Thursday, January 20, 2011

Aaron Rodgers

I don't know how much play this story got on TV or in newspapers or anyplace else, but I heard about it on Yahoo! Sports, in a piece called "Cancer Patient Snubbed by Rodgers Comes Out in His Defense."

As you can see in the story, Aaron Rodgers, quarterback for the Green Bay Packers, was walking to a plane when he ignored a woman who was seeking an autograph. As you can see in the video, the woman is obviously a cancer survivor -- dressed all in pink, with very short hair. The video also shows at least one of Rodgers's teammates stopping to sign her shirt.

And so begins the controversy: Rodgers being mean to a woman with cancer. Apparently, Mike Florio from NBC Sports thinks he treated her "like a panhandler with leprosy."

Oh, please.

As the title of the article makes clear, the woman was OK with the "snub" -- Rodgers had actually autographed stuff for her before. And even if he hadn't, as the woman herself says, pro athletes have the right to sign or not sign autographs for whomever they choose.

Florio (who actually apologized later on for jumping on Rodgers before he knew all the facts) tries to make this about how to treat fans -- any fans -- but really, he means fans with cancer.

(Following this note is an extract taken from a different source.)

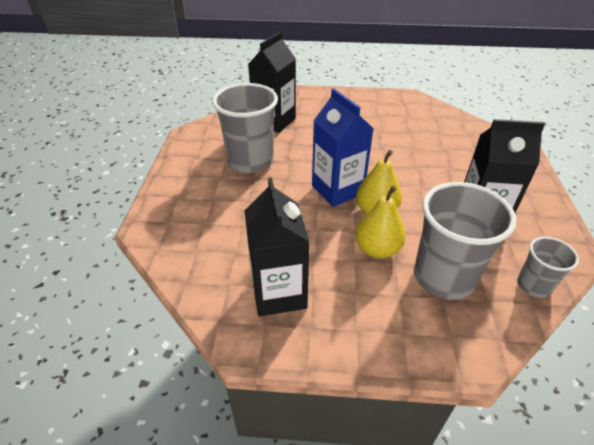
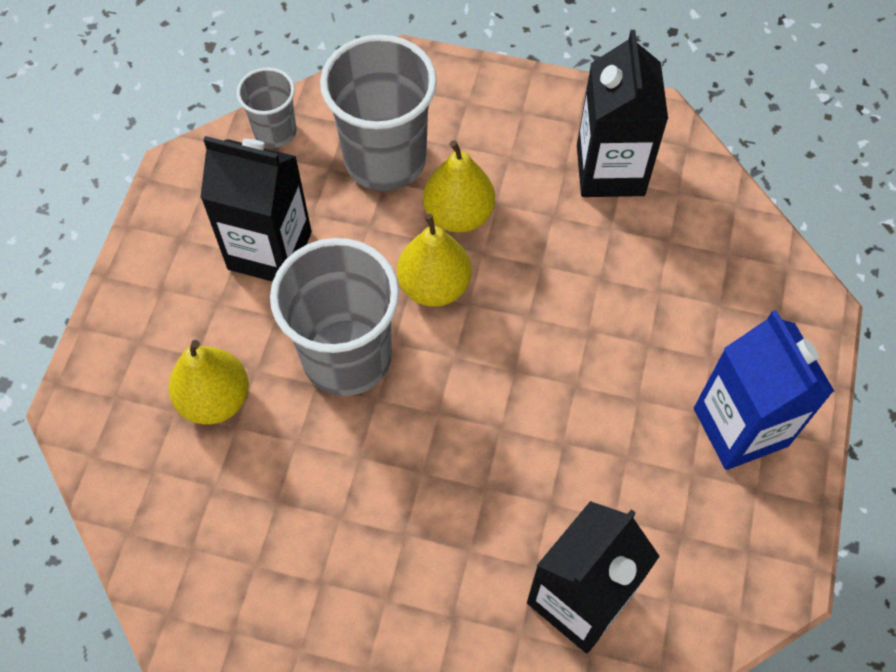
camera: 170 degrees left, 20 degrees up
grey cup [212,83,278,173] -> grey cup moved to [270,238,399,396]
blue carton [312,88,374,207] -> blue carton moved to [694,310,834,470]
none -> yellow pear [169,340,249,424]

And that's where I have a problem.

Now, I'm all for famous people doing nice things for people with cancer. Look back at some early Lympho Bob posts: I got free stuff from the band Dropkick Murphy's, and a letter from Red Sox manager Terry Francona. And I was, and am, deeply appreciate of both of those gestures. They did those nice things for me because they knew I and my family were going through a rough time, and we needed the pick up. And it worked.

But if I had ever made such a request on my own (I got the stuff from Dropkick and Tito because nice people asked them to do those things for me), and the response I got was "I wish I could help, but we get so many requests that it's impossible to fufill them all," then I would have been OK with it.

Being outraged by such a response on my behalf, the way lots of people were outraged by the Rodgers situation, would have also been a nice gesture. But a little part of me thinks that the attitude that people had toward her was mostly about protecting the fragile cancer patient.

Watch the video. That lady's not too fragile.

The story calls her a "cancer patient." She's a cancer survivor.